From the Lampedusa passage below, extract the words from "In the case" up to and including "we said before.", copied without any change.

Start of Document passage

Although they show different perspectives they also have some important evidence in common. In particular, it would seem that newsmaking in Italy submits the migrant to a radical process of symbolic deindividualization. The techniques of representation often use an expressive, linguistic and iconic register shaped by a semantic structure negating the migrants’ social identity (Nicolosi, 2007).

The tragic events of Lampedusa on 3 October 2013 reproduced the very same semantic configuration. Concerning the press, around 80% of the article we analysed followed the traditional de-individualizing register. In this narrative, death underwent a process of refined symbolic rarefication. It is always ‘between the lines’ and never explicit. It is always detached from the identity of the involved people. Here, death remains a ‘backdrop’ detached from the bodily dimension of real corpses. It becomes immaterial, abstract, odourless and colourless.

In the case of images, the tendency was even more homogeneous. Media (press and television) used a ‘tropical’ iconographic regime based on a rhetorical ‘translation’. Here, the corpses were metaphorized or ‘rarefied’ using synecdoche, metonymy, etc. Images shown on television were relics of the boats, flowers in the sea, coffins, coloured bags, groups of anonymous migrants, etc. In newspapers we saw fishing boats overflowing with migrants, remains of objects such as toys, instruments and utensils, documents, shoes, trousers, etc. All these objects are only traces. The real identities of migrants and their bodies were never revealed. The corpse disappears, it is present only in the background, as we said before.

Anatomy of the Social Memory (and Imagery) of Lampedusa Inhabitants

The real experience of the people of Lampedusa shows a different frame. We carried out our interviews a year after the tragic events (May 2014) and we can say that on Lampedusa, death and its material dimension had a tremendous impact on the life of the island community. The power and the scale of the events violently dictated the most material features. Many fishermen who had taken part in the rescue operations were still not able to go out to sea to cast their nets.

The prevailing sentiment of the interviewees is that of abandonment, a feeling produced by the fact of being abandoned with the corpses of the migrants. From the interviews it clearly emerges that it was the concrete, physical presence of the corpses and the material difficulties linked to the management of this presence that marked the lives of the community. This material presence was symbolically elaborated and then expressed with various remembrances and mental images. We tried to categorise and present them using the words of the inhabitants.

End of Document passage
Start of Data for review

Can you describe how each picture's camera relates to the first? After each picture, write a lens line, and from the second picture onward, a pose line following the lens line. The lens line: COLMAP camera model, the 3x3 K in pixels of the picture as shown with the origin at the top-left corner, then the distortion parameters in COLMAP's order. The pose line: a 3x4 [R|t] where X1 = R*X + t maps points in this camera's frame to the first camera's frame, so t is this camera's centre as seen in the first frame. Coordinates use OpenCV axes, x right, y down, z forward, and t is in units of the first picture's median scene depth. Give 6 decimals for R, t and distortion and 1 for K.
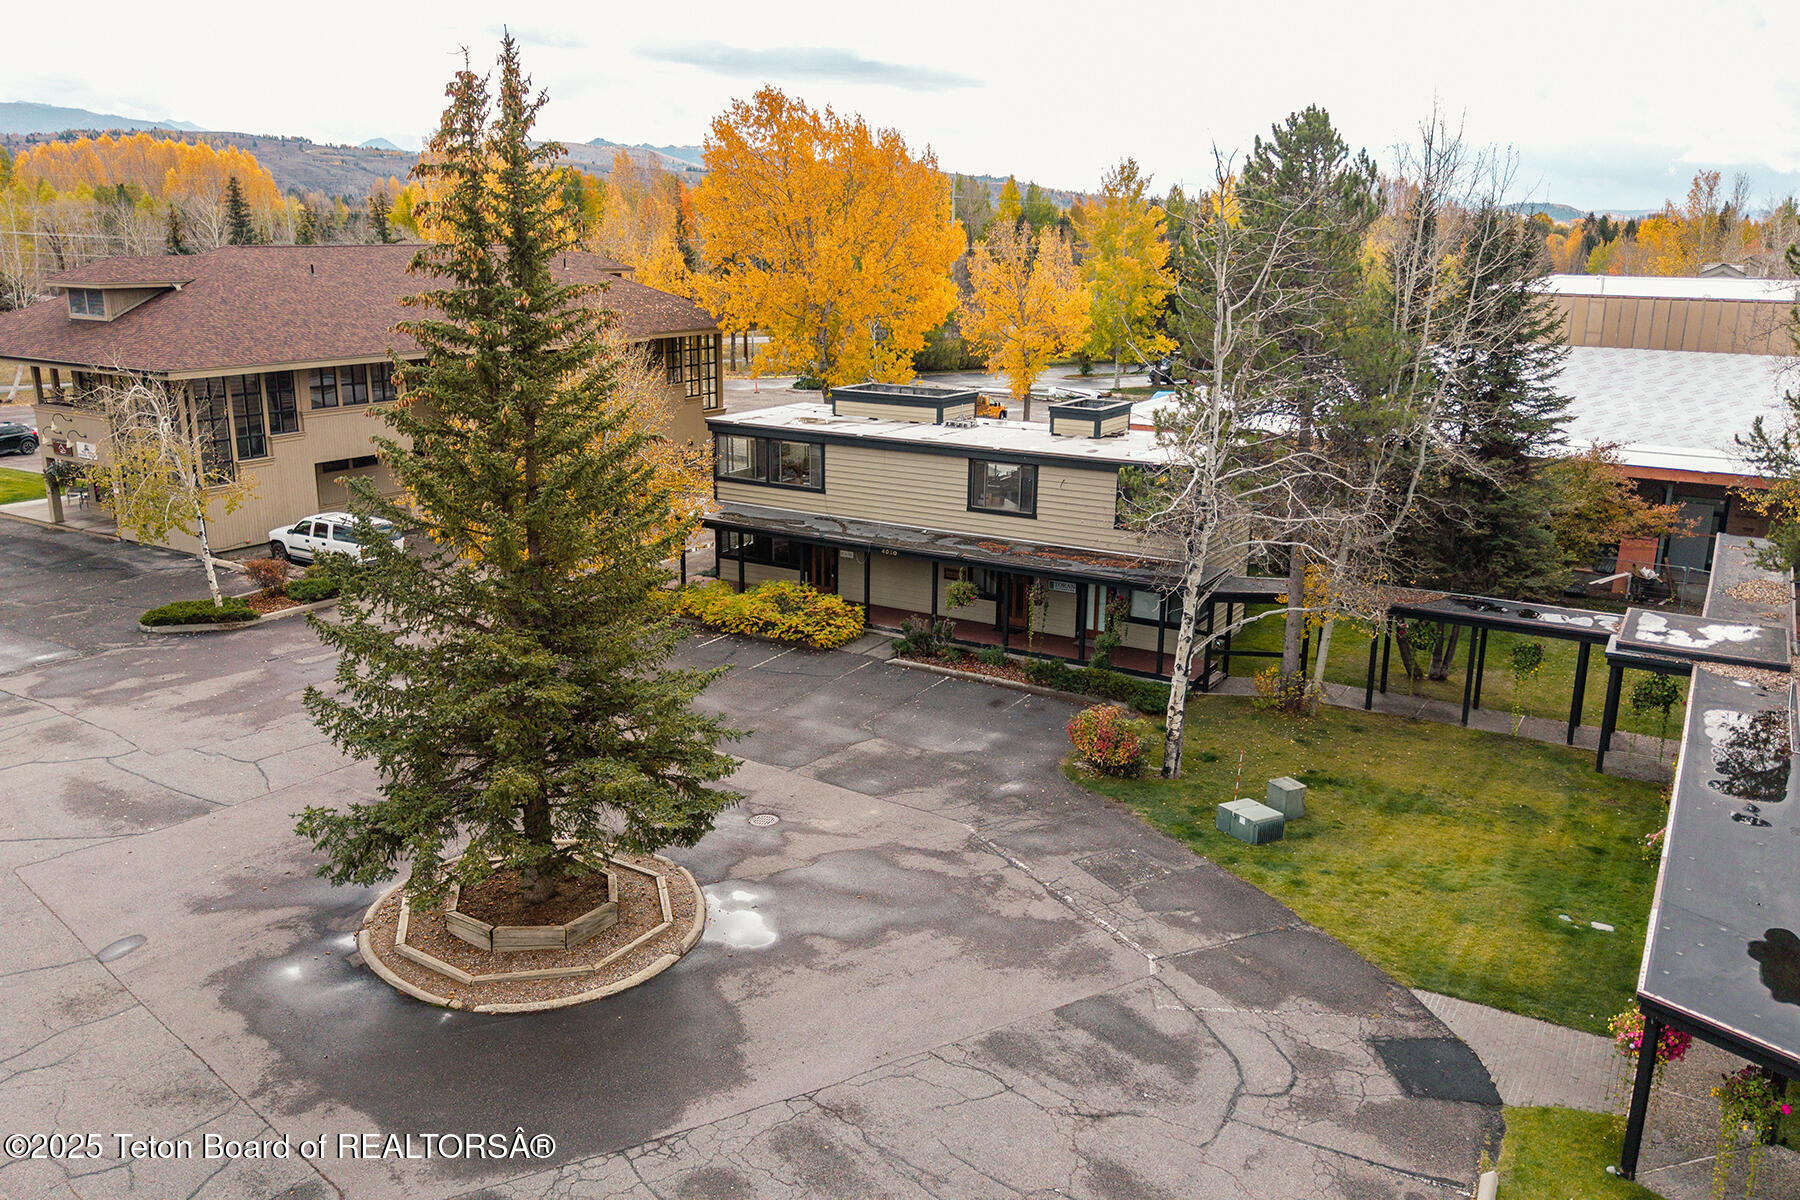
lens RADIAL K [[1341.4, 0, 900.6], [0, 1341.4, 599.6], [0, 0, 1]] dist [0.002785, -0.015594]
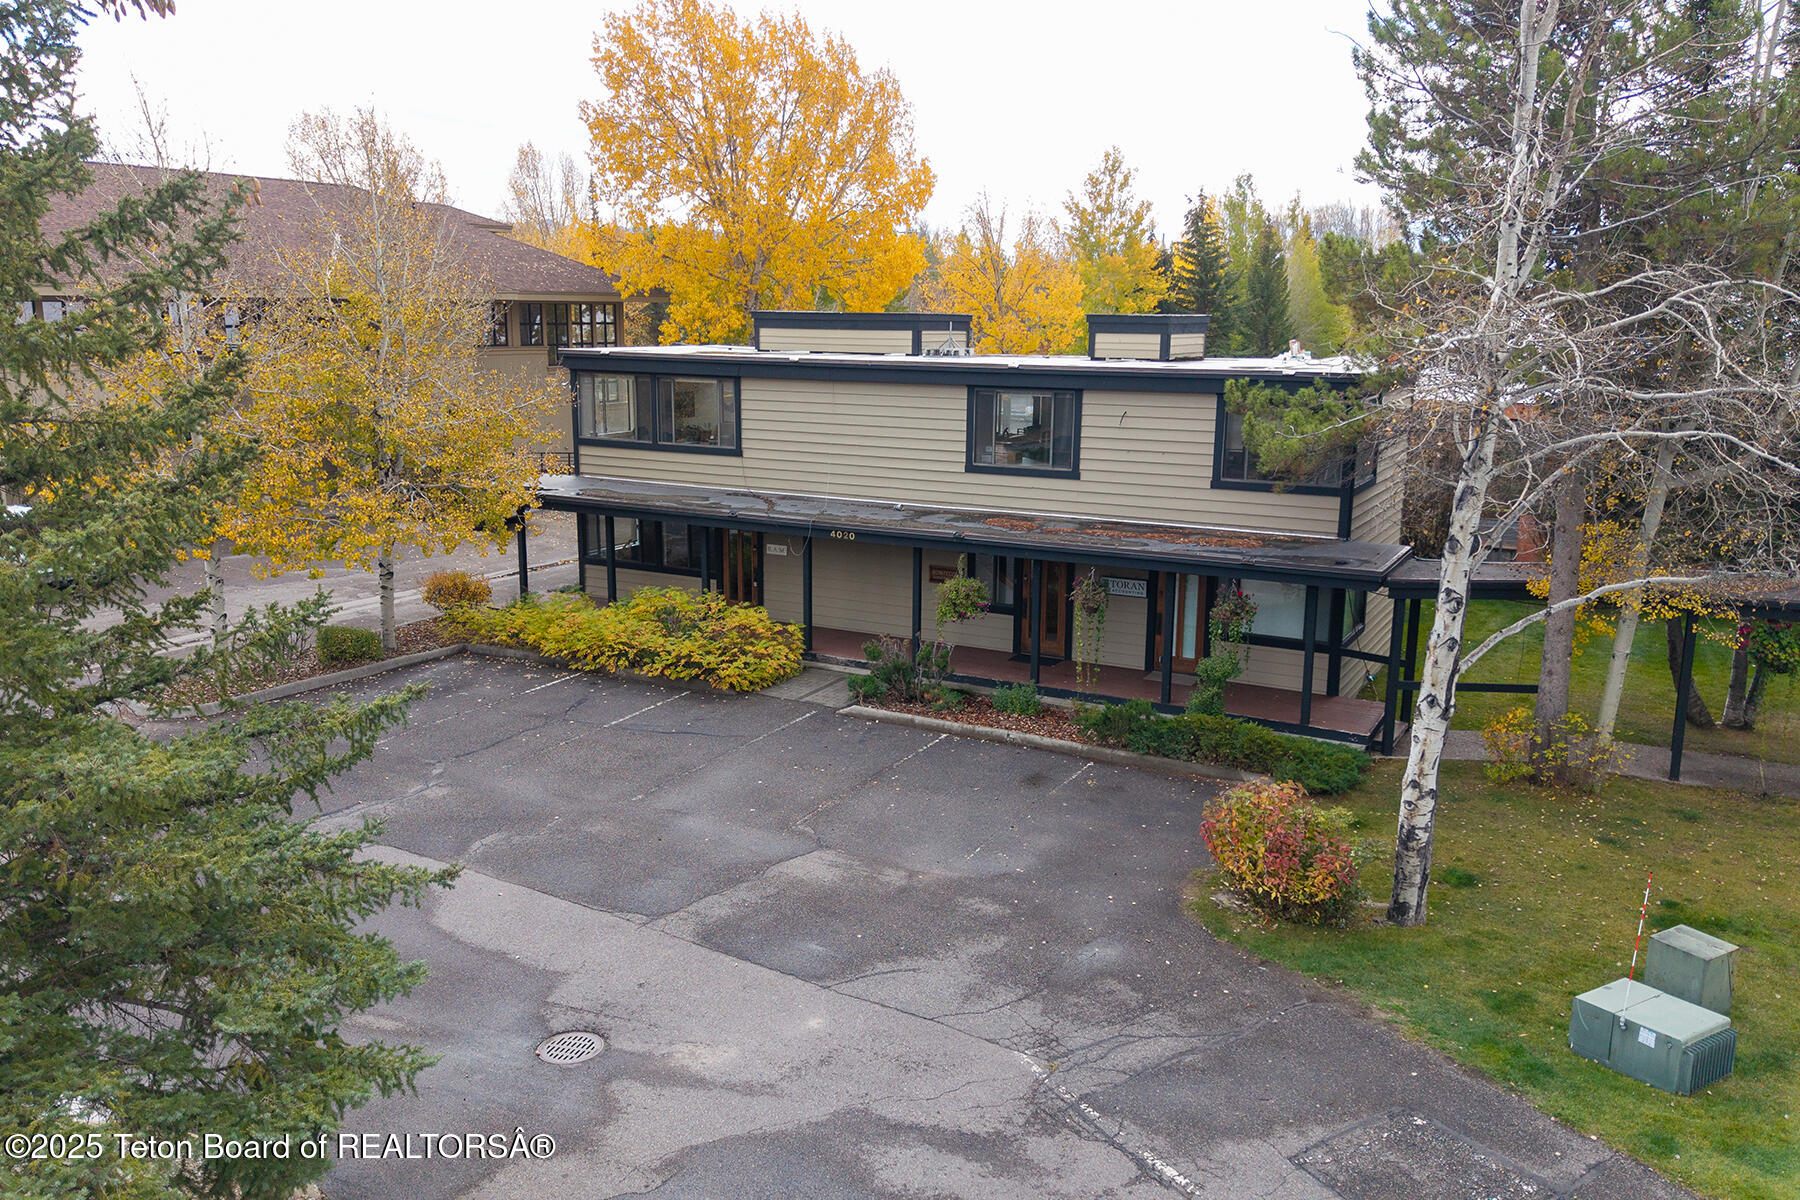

End of Data for review
Start of Data for review

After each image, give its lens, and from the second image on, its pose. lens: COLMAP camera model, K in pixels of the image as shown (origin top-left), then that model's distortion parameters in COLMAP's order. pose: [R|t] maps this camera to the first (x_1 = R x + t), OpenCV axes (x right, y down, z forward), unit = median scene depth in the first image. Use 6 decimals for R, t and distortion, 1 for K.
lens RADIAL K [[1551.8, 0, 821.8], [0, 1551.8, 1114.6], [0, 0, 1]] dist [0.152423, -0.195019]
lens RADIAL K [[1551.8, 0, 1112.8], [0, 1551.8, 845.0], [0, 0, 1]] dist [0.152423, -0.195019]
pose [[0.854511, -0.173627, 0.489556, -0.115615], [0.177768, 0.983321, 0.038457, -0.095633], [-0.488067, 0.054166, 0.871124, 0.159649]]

End of Data for review
Start of Data for review

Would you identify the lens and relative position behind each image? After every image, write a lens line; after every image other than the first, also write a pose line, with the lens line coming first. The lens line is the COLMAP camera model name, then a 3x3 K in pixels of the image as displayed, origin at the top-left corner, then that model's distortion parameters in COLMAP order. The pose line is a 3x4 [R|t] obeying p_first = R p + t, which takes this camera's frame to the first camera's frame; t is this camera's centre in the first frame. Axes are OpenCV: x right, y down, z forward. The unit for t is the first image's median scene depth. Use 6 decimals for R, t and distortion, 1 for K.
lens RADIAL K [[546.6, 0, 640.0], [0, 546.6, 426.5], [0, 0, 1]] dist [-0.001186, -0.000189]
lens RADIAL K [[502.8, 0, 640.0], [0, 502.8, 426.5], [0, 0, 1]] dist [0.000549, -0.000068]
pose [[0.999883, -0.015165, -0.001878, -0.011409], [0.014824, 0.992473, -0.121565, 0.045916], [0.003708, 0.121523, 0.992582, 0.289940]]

End of Data for review

* _Problem solution_
In the case of images, the tendency was even more homogeneous. Media (press and television) used a ‘tropical’ iconographic regime based on a rhetorical ‘translation’. Here, the corpses were metaphorized or ‘rarefied’ using synecdoche, metonymy, etc. Images shown on television were relics of the boats, flowers in the sea, coffins, coloured bags, groups of anonymous migrants, etc. In newspapers we saw fishing boats overflowing with migrants, remains of objects such as toys, instruments and utensils, documents, shoes, trousers, etc. All these objects are only traces. The real identities of migrants and their bodies were never revealed. The corpse disappears, it is present only in the background, as we said before.